News had arrived here of Yaxley's visit to your Majesty and his return. The Queen was informed that his mission was for three purposes, namely ; to advise your Majesty of his Queen's wedding and ask your Majesty's approval of it ; to ask for aid against the rebels on the assurance that they had risen against religion, and thirdly to crave an advance of money for which they would give security in Antwerp. They said that this Queen was helping the rebels and that I had written to your Majesty that such was not the case. Your Majesty had replied that you were pleased with the marriage, and as regarded the rebels that you were willing, if the queen of Scotland wished to send a person to prevail upon this Queen not to give any help, and in case of the refusal of the latter your Majesty would take such steps as might be advisable. With regard to the rest Yaxley was said to have returned disappointed, whereat they rejoiced.
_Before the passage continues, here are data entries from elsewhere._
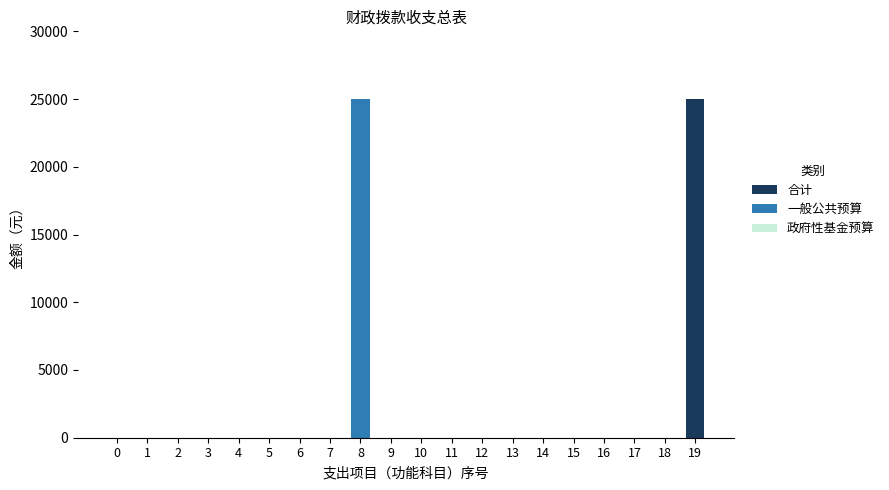

Rank the series at 3 from lowest to highest value.

合计, 一般公共预算, 政府性基金预算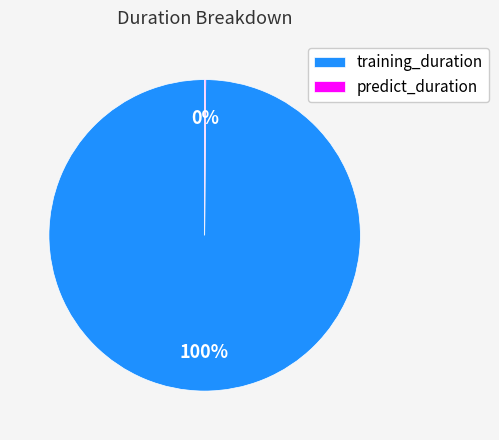

To the nearest percent, what is the average slice percentage?

50%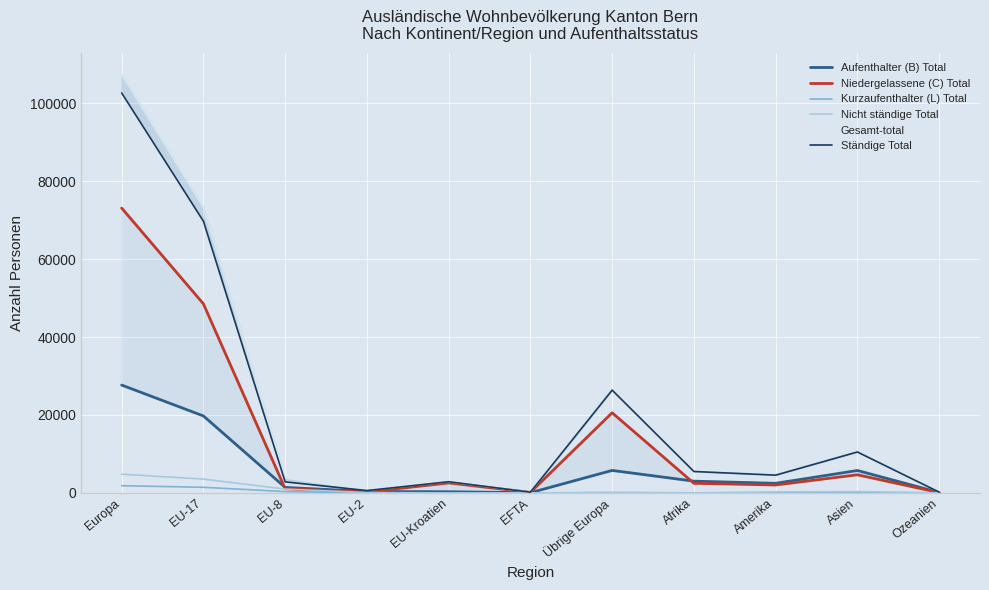

The Niedergelassene (C) Total series shows 4089 at Afrika. True or false?

False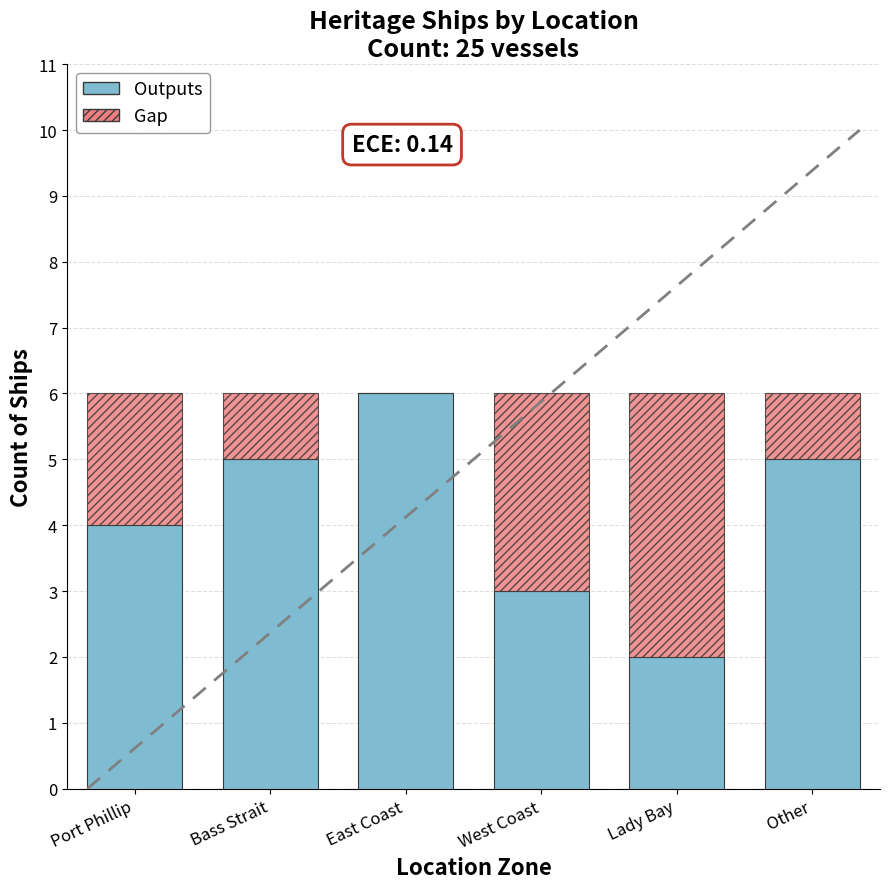

Reading left to right, transcribe the values for Outputs.

Port Phillip=4	Bass Strait=5	East Coast=6	West Coast=3	Lady Bay=2	Other=5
Parliament has been prorogued until the 13th November. It was to have commenced in February, next month. The ambassador who has been appointed to reside in your Majesty's court has visited me, and yesterday accompanied me to and from the palace. His name is Curtene (Man) and he is a worthy person who speaks Italian, and upon whom, notwithstanding that he is married, the Queen has conferred the deanery of Ghio celtre (Gloucester) and other preferments which are worth some 2,000 ducats a year. They tell me that his greatest merit is that he is a stanch heretic. Another one goes to France who is married to a sister of Cecil's wife. (fn. 2) —London, 28th January 1566.


  • 1. For details of this quarrel, which appears to have been ostensibly about a game at forfeits, see letter from Giacomo Surnian, 19th February 1566 in Calendar of State Papers, Venetian, vol. vii.
  • 2. Sir Thomas Hoby. He died in Paris in July of the same year.